悪役令嬢になったウチのお嬢様がヤクザ令嬢だった件。【ラノベ感想】
アマゾンのあらすじより
ケジメを付けろ!? 型破り悪役令嬢の破滅フラグ粉砕ストーリー、開幕!「聞こえませんでした? 指を落とせと言ったんです」その日、『悪役令嬢』のキリハレーネは婚約者の王子に断罪されるはずだった。しかし、意外な返答で事態は予測不可能な方向へ。少女の身体にはヤクザの女組長である霧羽が転生してしまっていたのだった。お約束には従わず、曲がったことを許さない。ヤクザ令嬢キリハが破滅フラグを粉砕する爽快ストーリー、ここに開幕!
感想
タイトルの悪役令嬢と冒頭の婚約破棄シーンはぶん投げられて、まさかな高倉健さんの唐獅子牡丹ばりの任侠ストーリーでした。面白いです。面白いんですけど悪役令嬢を期待していると、肩すかしを食らうんじゃないかと思います。
主人公のキリハはヤクザの女組長で、彼女が乙女ゲーの悪役令嬢に転生です。そして呼び寄せたのは表紙後ろにいる執事のジェラルドです。まぁ乙女ゲーの主人公候補は別にいてキリハは、巻き込まれ転生なんですよね。
ヤクザの女組長が主人公の時点でトリッキーなのに加え、乙女ゲームの主人公ユリアナはサークルクラッシャーな自己中ときます。姫プレイして人の物を奪うのが好き、悔しがる顔を見るのが好き、世の中は自分のため存在して自分のために誰かが犠牲になっても気にしないと正真正銘のクズです。義理と人情を重んじるキリハと対極の存在です。
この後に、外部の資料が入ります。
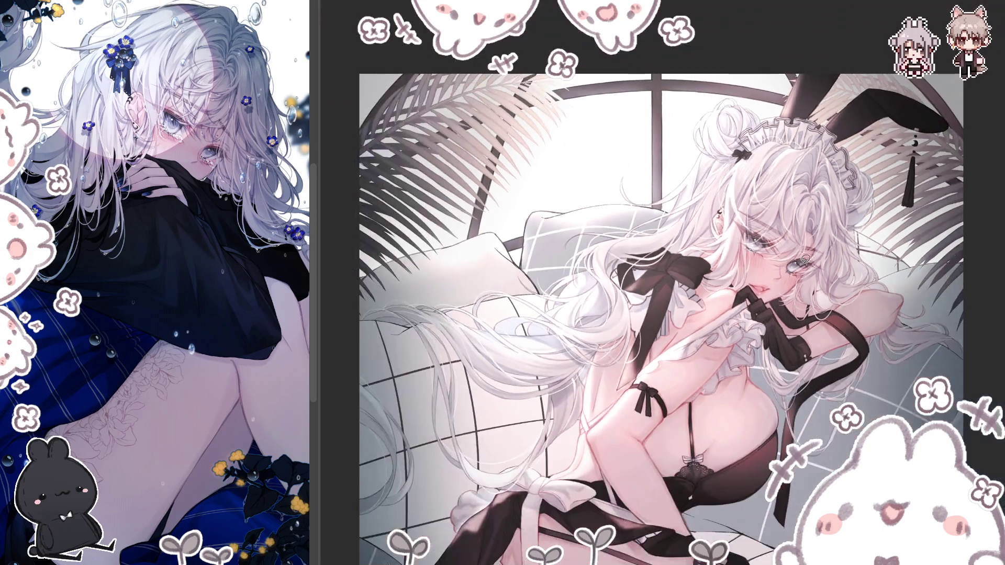
Step: Zoom out to the whole maid illustration and flip it horizontally to check balance
scroll(661, 283, down, 2)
ユリアナが巻き起こした乙女ゲーのいざこざを、キリハが正面から踏み抜いてななめ上に解決していくコメディが面白いです。「乙女ゲームがどうしてこうなった…」の連続ですよ。イベントの数々が笑えます。個人的にはメガネ委員長キャラことリッタニアの変わりっぷりが、「どうしてこうなった…」で印象に強いです。
主人公とラスボス(ヒロイン)の描き分けがハッキリしていて、好対照なのが良いですね。そのおかげで正面からラスボス(ヒロイン)の策をぶちやぶって、強敵と和解する少年マンガみたいな楽しさを感じました。爽快感ストーリーです。
公爵令嬢なのに清水の次郎長ばりな仁義を切ったり、義兄弟の杯を交わすシーンがあったりするのが本作です。男性読者向けで爽快な任侠ものです。テンポが良いコメディ寄りの作品が、好きな方にオススメです。あ、話しの切りが良いので2巻目までの通し読み推奨です。